You have to repay the SMI loan, when you are able to return to work or when you sell the property. If there's no equity left in the property when it's sold and all other charges are repaid, the debt will be written off.
Home Ownership for People with Long-term Disabilities (HOLD)
HOLD is not a separate product but is a route into shared ownership. It’s available in England only. You can only apply for the HOLD scheme if other shared ownership schemes do not suit your needs. You can apply for affordable home ownership through your local Help to Buy agent (LHBA). You must meet the agency’s general eligibility criteria:
You will need to be a first-time buyer (or be defined as being in housing need).
Your household income is £80,000 a year or less outside of London or £90,000 a year or less in London.
You must not have any outstanding credit issues, such as County Court judgements.
There are only a few lenders offering mortgages for this scheme.
My Safe Home has an easy read guide about shared ownership for disabled people.
Mortgages things to consider
Choosing a mortgage
A lot depends on how much you want to borrow and how long you want to borrow for.
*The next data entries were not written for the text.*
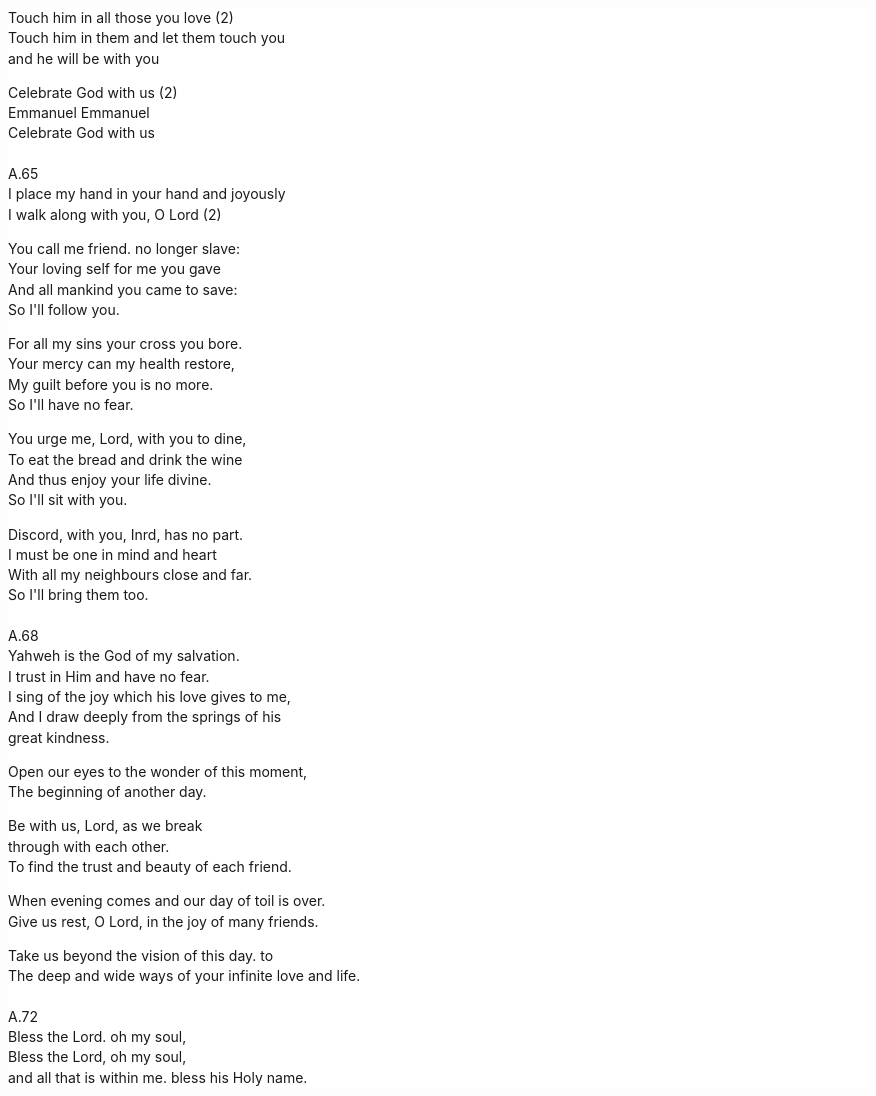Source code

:Touch him in all those you love (2)<br>
Touch him in them and let them touch you<br>
and he will be with you<br>

Celebrate God with us (2)<br>
Emmanuel Emmanuel<br>
Celebrate God with us<br>
<br>
A.65<br>
I place my hand in your hand and joyously<br>
I walk along with you, O Lord (2)<br>

You call me friend. no longer slave:<br>
Your loving self for me you gave<br>
And all mankind you came to save:<br>
So I'll follow you.<br>

For all my sins your cross you bore.<br>
Your mercy can my health restore,<br>
My guilt before you is no more.<br>
So I'll have no fear.<br>

You urge me, Lord, with you to dine,<br>
To eat the bread and drink the wine<br>
And thus enjoy your life divine.<br>
So I'll sit with you.<br>

Discord, with you, Inrd, has no part.<br>
I must be one in mind and heart<br>
With all my neighbours close and far.<br>
So I'll bring them too.<br>
<br>
A.68<br>
Yahweh is the God of my salvation.<br>
I trust in Him and have no fear.<br>
I sing of the joy which his love gives to me,<br>
And I draw deeply from the springs of his<br>
great kindness.<br>

Open our eyes to the wonder of this moment,<br>
The beginning of another day.<br>

Be with us, Lord, as we break<br>
through with each other.<br>
To find the trust and beauty of each friend.<br>

When evening comes and our day of toil is over.<br>
Give us rest, O Lord, in the joy of many friends.<br>

Take us beyond the vision of this day. to<br>
The deep and wide ways of your infinite love and life.<br>
<br>
A.72<br>
Bless the Lord. oh my soul,<br>
Bless the Lord, oh my soul,<br>
and all that is within me. bless his Holy name.<br>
You must pass strict Mortgage Affordability Tests when you apply and in the future. Various stress tests apply to see how vulnerable you would be to income shocks or a rise in interest rates.
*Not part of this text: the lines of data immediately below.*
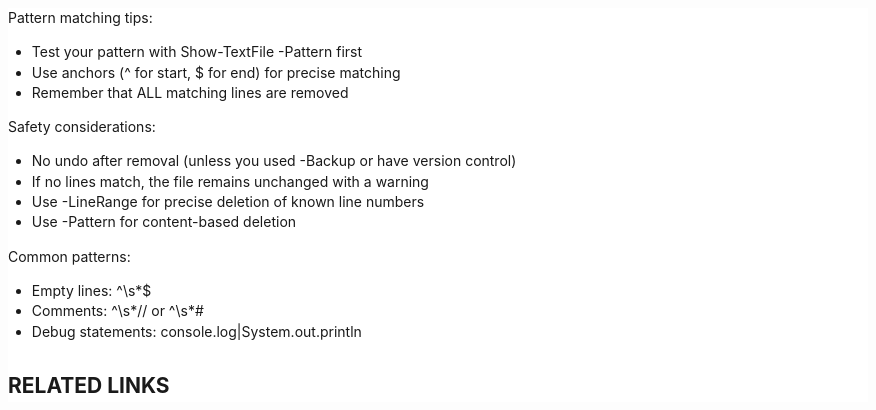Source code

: Pattern matching tips:
- Test your pattern with Show-TextFile -Pattern first
- Use anchors (^ for start, $ for end) for precise matching
- Remember that ALL matching lines are removed

Safety considerations:
- No undo after removal (unless you used -Backup or have version control)
- If no lines match, the file remains unchanged with a warning
- Use -LineRange for precise deletion of known line numbers
- Use -Pattern for content-based deletion

Common patterns:
- Empty lines: ^\s*$
- Comments: ^\s*// or ^\s*#
- Debug statements: console\.log|System\.out\.println

## RELATED LINKS
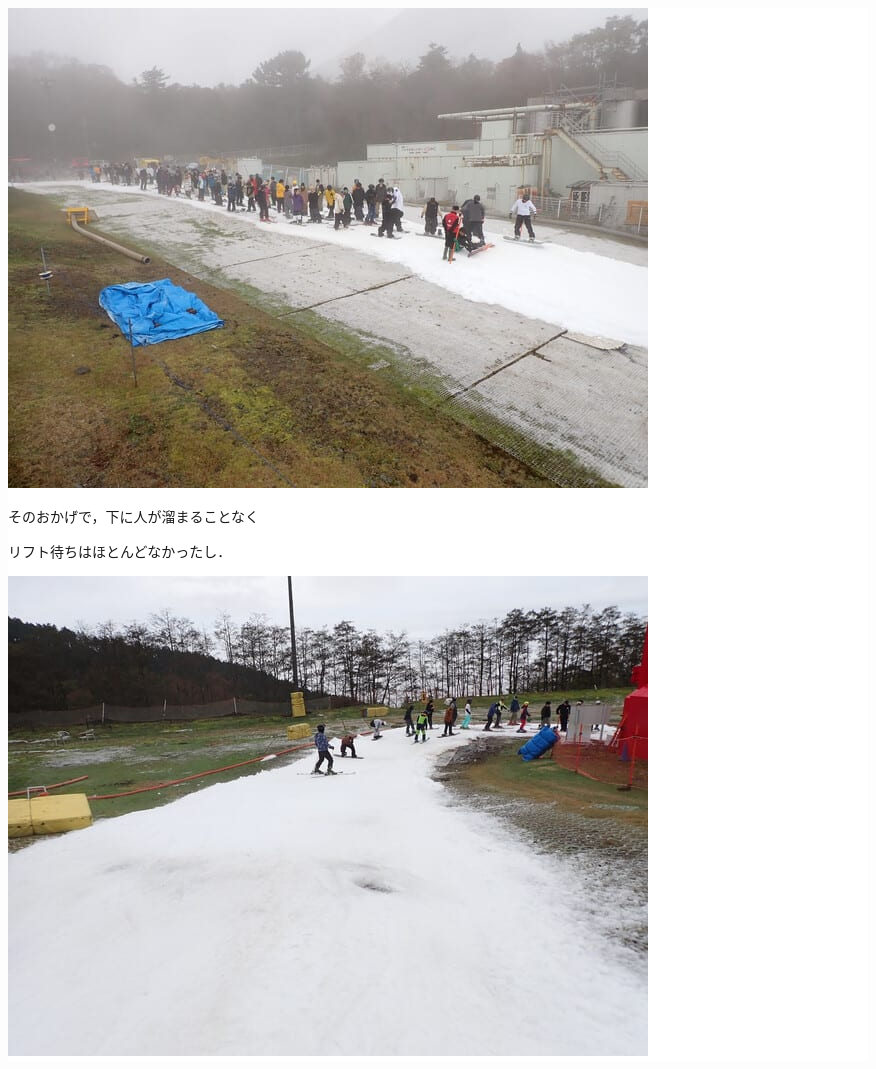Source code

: ![9c7fa4fe3c2e555bb9e6512881be8c40.jpg](images/9c7fa4fe3c2e555bb9e6512881be8c40.jpg)







そのおかげで，下に人が溜まることなく


リフト待ちはほとんどなかったし．




![fa875391ebac45eeae4754ec3a199643.jpg](images/fa875391ebac45eeae4754ec3a199643.jpg)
The best way to find out if there is suitable mortgage product for you is to talk to a mortgage broker. The broker will search the market for you to find a product which is suitable for your circumstances.
Check your credit report before applying for mortgages. Make sure there are no issues with your credit file. It was also give you an idea of your credit score. There are some organisations offering free credit reports.
Usually the higher the lending risk, the more expensive the mortgage. The interest rate could be higher and the arrangement fees could also be higher too. You should always get independent financial advice before taking on a mortgage.
Income from children's benefits
Lenders will generally not consider any income from benefits you get as a carer for children. This can include Child Tax Credits, Working Tax Credit and the child element of Universal Credit.
Council right to buy
The lender will still assess affordability. It’s unlikely that you will get a mortgage for this if your income is solely made up of benefits.
The chances of getting a mortgage when your income consists solely of benefits are very low. The maximum loan to value available to people on benefits is usually 75% of the purchase price or value of the property. If you have a partner who is working, or you are also working, lenders will consider your benefits as part of the household income. Lenders may consider Employment and Support Allowance (ESA) awards (Support Group with an award of at least 3 years). This varies from lender to lender.
Extra costs of home buying
You’ll need to think about a deposit and cover extra costs of home buying, such as legal fees, stamp duty and insurances. Life insurance can be a problem and it’s essential when taking on a mortgage. You may have difficulties finding affordable cover when you have pre-existing conditions. You may need to contact several insurers to find a suitable product.
As a homeowner you will be responsible for the maintenance and repairs to your home. These costs can be considerable so plan for unexpected costs, such as your boiler breaking down or the roof leaking.